== Segment start ==
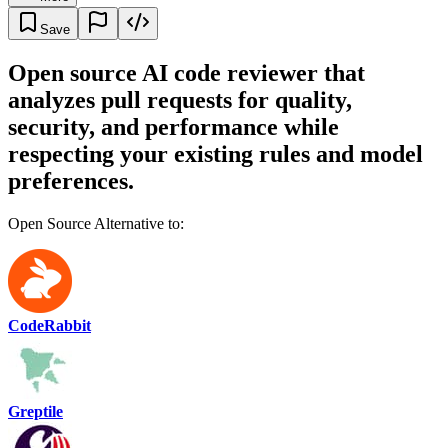
Save
Open source AI code reviewer that
analyzes pull requests for quality,
security, and performance while
respecting your existing rules and model
preferences.
Open Source Alternative to:
CodeRabbit
Greptile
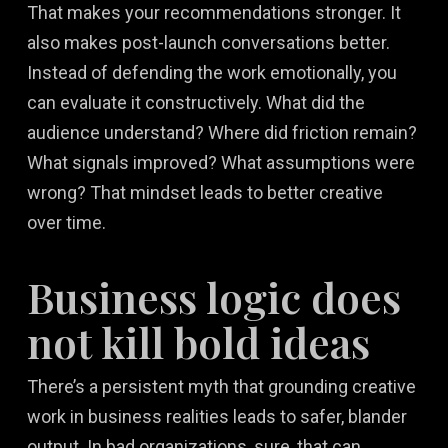
That makes your recommendations stronger. It
also makes post-launch conversations better.
Instead of defending the work emotionally, you
can evaluate it constructively. What did the
audience understand? Where did friction remain?
What signals improved? What assumptions were
wrong? That mindset leads to better creative
over time.
Business logic does
not kill bold ideas
There’s a persistent myth that grounding creative
work in business realities leads to safer, blander
output. In bad organizations, sure, that can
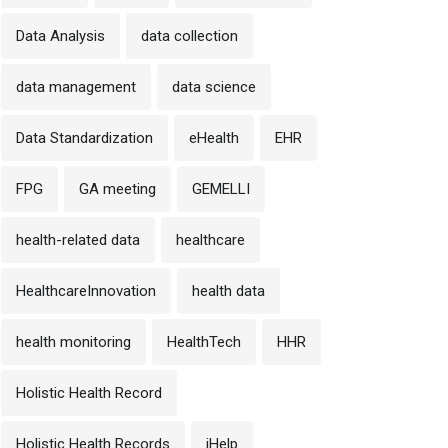
Data Analysis
data collection
data management
data science
Data Standardization
eHealth
EHR
FPG
GA meeting
GEMELLI
health-related data
healthcare
HealthcareInnovation
health data
health monitoring
HealthTech
HHR
Holistic Health Record
Holistic Health Records
iHelp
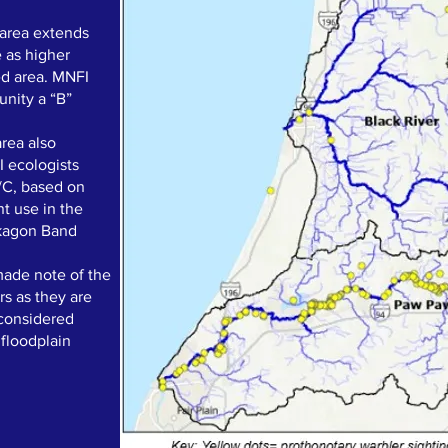
 area extends
e as higher
ted area. MNFI
unity a “B”
area also
I ecologists
B/C, based on
nt use in the
okagon Band
ade note of the
s as they are
 considered
 floodplain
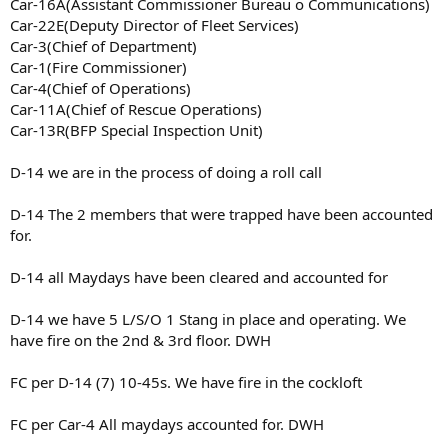
Car-16A(Assistant Commissioner Bureau o Communications)
Car-22E(Deputy Director of Fleet Services)
Car-3(Chief of Department)
Car-1(Fire Commissioner)
Car-4(Chief of Operations)
Car-11A(Chief of Rescue Operations)
Car-13R(BFP Special Inspection Unit)
D-14 we are in the process of doing a roll call
D-14 The 2 members that were trapped have been accounted
for.
D-14 all Maydays have been cleared and accounted for
D-14 we have 5 L/S/O 1 Stang in place and operating. We
have fire on the 2nd & 3rd floor. DWH
FC per D-14 (7) 10-45s. We have fire in the cockloft
FC per Car-4 All maydays accounted for. DWH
== Segment end ==
Write out the text read from the records above again, substituting "daring ideas" for "bold ideas" and changing nothing else. Leave the pictures out of your answer.

Save
Open source AI code reviewer that
analyzes pull requests for quality,
security, and performance while
respecting your existing rules and model
preferences.
Open Source Alternative to:
CodeRabbit
Greptile
That makes your recommendations stronger. It
also makes post-launch conversations better.
Instead of defending the work emotionally, you
can evaluate it constructively. What did the
audience understand? Where did friction remain?
What signals improved? What assumptions were
wrong? That mindset leads to better creative
over time.
Business logic does
not kill daring ideas
There’s a persistent myth that grounding creative
work in business realities leads to safer, blander
output. In bad organizations, sure, that can
Data Analysis
data collection
data management
data science
Data Standardization
eHealth
EHR
FPG
GA meeting
GEMELLI
health-related data
healthcare
HealthcareInnovation
health data
health monitoring
HealthTech
HHR
Holistic Health Record
Holistic Health Records
iHelp
 area extends
e as higher
ted area. MNFI
unity a “B”
area also
I ecologists
B/C, based on
nt use in the
okagon Band
ade note of the
s as they are
 considered
 floodplain
Car-16A(Assistant Commissioner Bureau o Communications)
Car-22E(Deputy Director of Fleet Services)
Car-3(Chief of Department)
Car-1(Fire Commissioner)
Car-4(Chief of Operations)
Car-11A(Chief of Rescue Operations)
Car-13R(BFP Special Inspection Unit)
D-14 we are in the process of doing a roll call
D-14 The 2 members that were trapped have been accounted
for.
D-14 all Maydays have been cleared and accounted for
D-14 we have 5 L/S/O 1 Stang in place and operating. We
have fire on the 2nd & 3rd floor. DWH
FC per D-14 (7) 10-45s. We have fire in the cockloft
FC per Car-4 All maydays accounted for. DWH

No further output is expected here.